Guilliman shrugs lightly, still listening. He’s recognising ship names, voices, keel numbers, transmission codes. Would that the Mechanicum could design a bioengine half as efficient as Guilliman’s mind.

‘We’re the ones requesting help, requesting clarification,’ he says. ‘We’re the ones asking for instructions, for permission to fire back. We’re the ones dying.’

He looks at Gage.

‘The Word Bearers are shooting at us,’ he says.

‘No. No, they simply would not–’

Guilliman silences him.

‘Whatever this is, whatever has happened, they think it’s an attack, and they think we’re part of it. Everything they believe about us has just appeared to come true, Marius, and they’re shooting at us.’

He turns to Zedoff.

‘Forget the auspex. Activate the lithocast and show me Lorgar. Nothing has greater priority.’

[mark: -0.16.05]

The first object hits. It’s a piece of debris. Oll Persson doesn’t know what it is exactly. He scarcely cares. A lump of ship. A piece of orbital.

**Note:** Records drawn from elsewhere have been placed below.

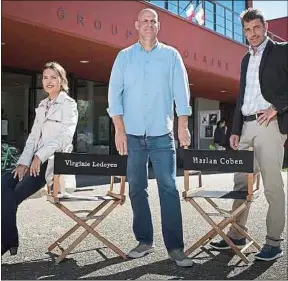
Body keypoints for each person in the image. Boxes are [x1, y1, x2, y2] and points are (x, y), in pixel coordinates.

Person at [107, 8, 193, 267]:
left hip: (162, 134)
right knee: (137, 188)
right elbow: (114, 95)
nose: (148, 24)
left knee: (168, 187)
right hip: (132, 135)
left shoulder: (171, 56)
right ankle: (145, 241)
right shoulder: (124, 57)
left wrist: (183, 125)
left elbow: (181, 91)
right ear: (136, 25)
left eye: (152, 21)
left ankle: (176, 247)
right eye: (144, 21)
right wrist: (119, 130)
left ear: (158, 26)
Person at [210, 8, 288, 261]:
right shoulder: (245, 59)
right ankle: (237, 234)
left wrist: (277, 107)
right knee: (241, 183)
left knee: (272, 186)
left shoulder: (282, 51)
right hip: (246, 126)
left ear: (265, 27)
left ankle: (273, 242)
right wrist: (235, 129)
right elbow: (242, 95)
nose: (252, 34)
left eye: (256, 28)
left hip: (269, 125)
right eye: (247, 30)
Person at [1, 62, 78, 256]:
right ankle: (9, 240)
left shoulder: (69, 105)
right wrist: (23, 162)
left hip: (52, 163)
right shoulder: (42, 106)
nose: (49, 81)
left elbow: (64, 139)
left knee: (10, 196)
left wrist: (39, 156)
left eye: (53, 77)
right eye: (45, 77)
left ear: (61, 81)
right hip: (33, 161)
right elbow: (33, 137)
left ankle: (7, 242)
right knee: (4, 186)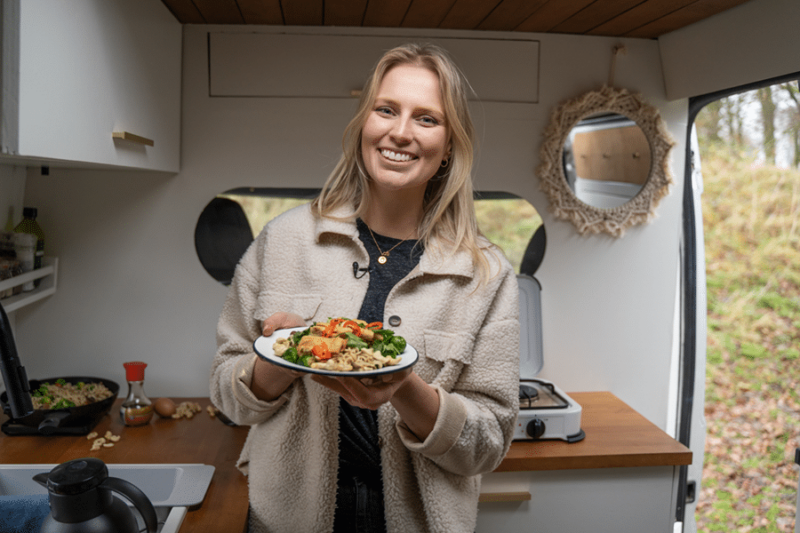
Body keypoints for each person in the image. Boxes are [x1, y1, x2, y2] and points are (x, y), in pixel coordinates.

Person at [210, 43, 520, 533]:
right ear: (363, 127)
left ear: (448, 147)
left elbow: (489, 442)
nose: (400, 131)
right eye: (387, 110)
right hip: (285, 520)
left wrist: (405, 388)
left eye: (427, 119)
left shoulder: (485, 273)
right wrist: (279, 361)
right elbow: (225, 395)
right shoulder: (283, 242)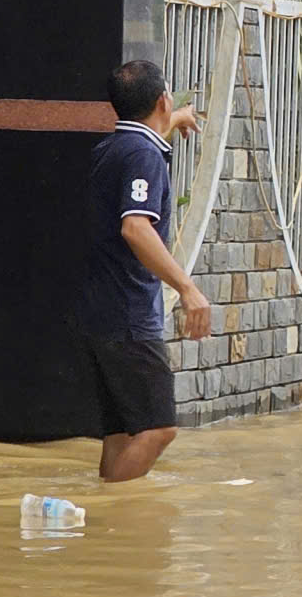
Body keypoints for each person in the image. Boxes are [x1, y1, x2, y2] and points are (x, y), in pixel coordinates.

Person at [76, 59, 211, 484]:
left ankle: (107, 535)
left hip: (99, 313)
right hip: (130, 316)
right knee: (158, 429)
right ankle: (110, 513)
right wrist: (187, 288)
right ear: (162, 100)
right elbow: (136, 227)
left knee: (120, 433)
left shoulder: (112, 149)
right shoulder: (142, 155)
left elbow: (140, 157)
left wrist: (174, 121)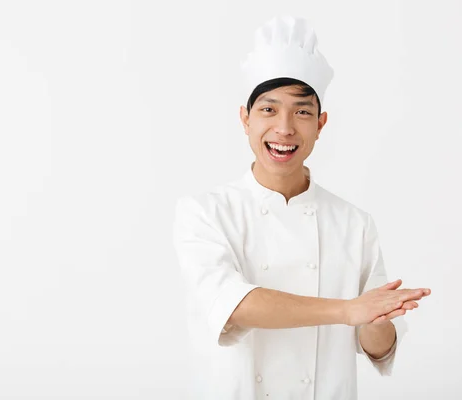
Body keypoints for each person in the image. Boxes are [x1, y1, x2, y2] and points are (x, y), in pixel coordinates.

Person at [172, 15, 431, 399]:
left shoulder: (354, 223)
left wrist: (377, 319)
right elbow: (236, 305)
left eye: (302, 112)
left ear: (321, 124)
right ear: (245, 119)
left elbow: (376, 345)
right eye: (269, 110)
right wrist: (348, 311)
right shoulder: (204, 213)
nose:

It’s the size of a habitat; it comes down out of the burning sky at a forty-five degree angle. It’s blazing superhot like a meteor. It punches home like a rocket strike.

It hits the scrub land on the far side of the estuary. The impact shock throws them all over onto the ground. The swartgrass in the field around them is shredded up like chaff. Heat and air smack them, tumbling Oll and the workers, and then dust, and a storm of particulate debris. Then it rains. The rain is scalding hot. It’s river water from the estuary thrown up to steam and back by the hit.

A second later, another few million gallons of river hit them. The impact has thumped the river out of its bed, and driven a two-metre-high tidal bore up across Oll Persson’s land.

‘Get up!’ Oll yells to his paid-by-the-day workers. ‘Get up and run!’